Platform Film Cooling Investigation on an HP Nozzle Vane Cascade With Discrete Shaped Holes and Slot Film Cooling

The present paper reports on an experimental investigation carried out at Bergamo University in cooperation with Ansaldo Energia with the aim of assessing the aerodynamic and heat transfer performance of a high-pressure nozzle vane cascade with and without platform cooling. The results of the original cooling scheme based on cylindrical holes have been presented in a previous paper (Barigozzi et al. 2018. Aerodynamic and Heat Transfer Experimental Investigation of a Film Cooled HP Nozzle Vane Platform, GT2018-75038) and are considered as a reference. The present paper is a step forward in this investigation, presenting on the results obtained from testing two different cooling schemes: the first one based on shaped holes distributed over the passage and the second one featuring a slot located upstream of the leading edge plane simulating the combustor to stator interface gap. Tests were run on a 6-vane cascade reproducing the first nozzle vane profile with a 1:1 scaling. The wind tunnel was operated at an isentropic cascade exit Mach number of 0.7 and a significant inlet turbulence intensity level of about 9%.
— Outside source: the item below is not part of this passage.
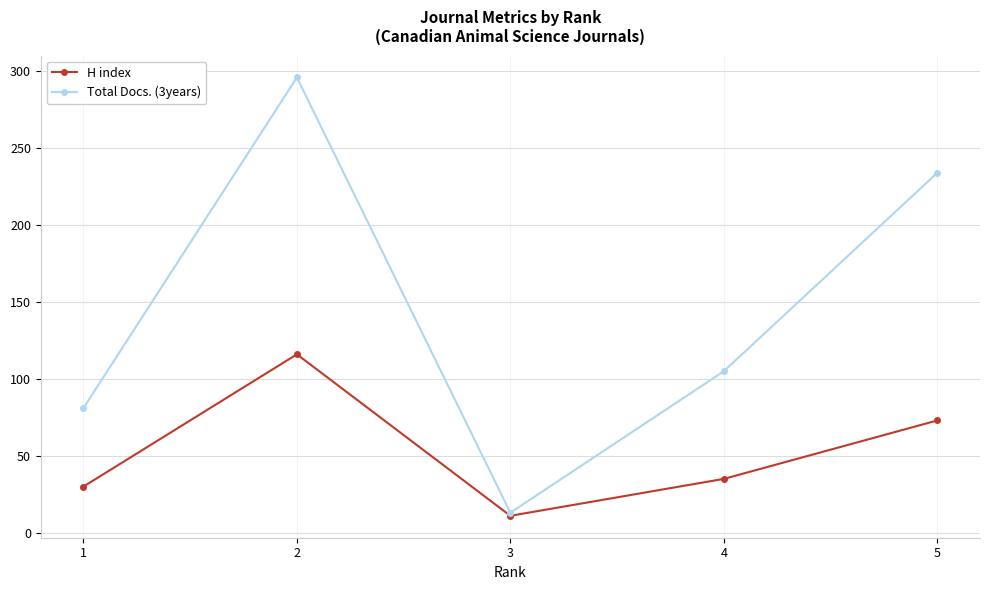

What is the value of the Total Docs. (3years) point at the 2nd from the left?

296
The cooling schemes implemented in the cascade model were first aerodynamically tested to quantify their impact on secondary flows and related losses for variable injection conditions. Heat transfer performance was then assessed through the measurement of the adiabatic film cooling effectiveness and of the convective heat transfer coefficient. The first was measured either with binary Pressure Sensitive Paints (shaped holes) or with the TLC technique (slot), the second with the transient TLC technique. From this data, the Net Heat Flux Reduction (NHFR) parameter was computed to critically assess the cooling schemes. The collected results allowed to fully characterize the tested platform cooling schemes under variable injection conditions. In particular, when compared with the reference cylindrical scheme, shaped holes outperform for all tested injection rates, while the slot alone is able to thermally protect only the middle of the passage. Discrete holes would be required to cool the platform region along the whole pressure side and the suction side leading edge region.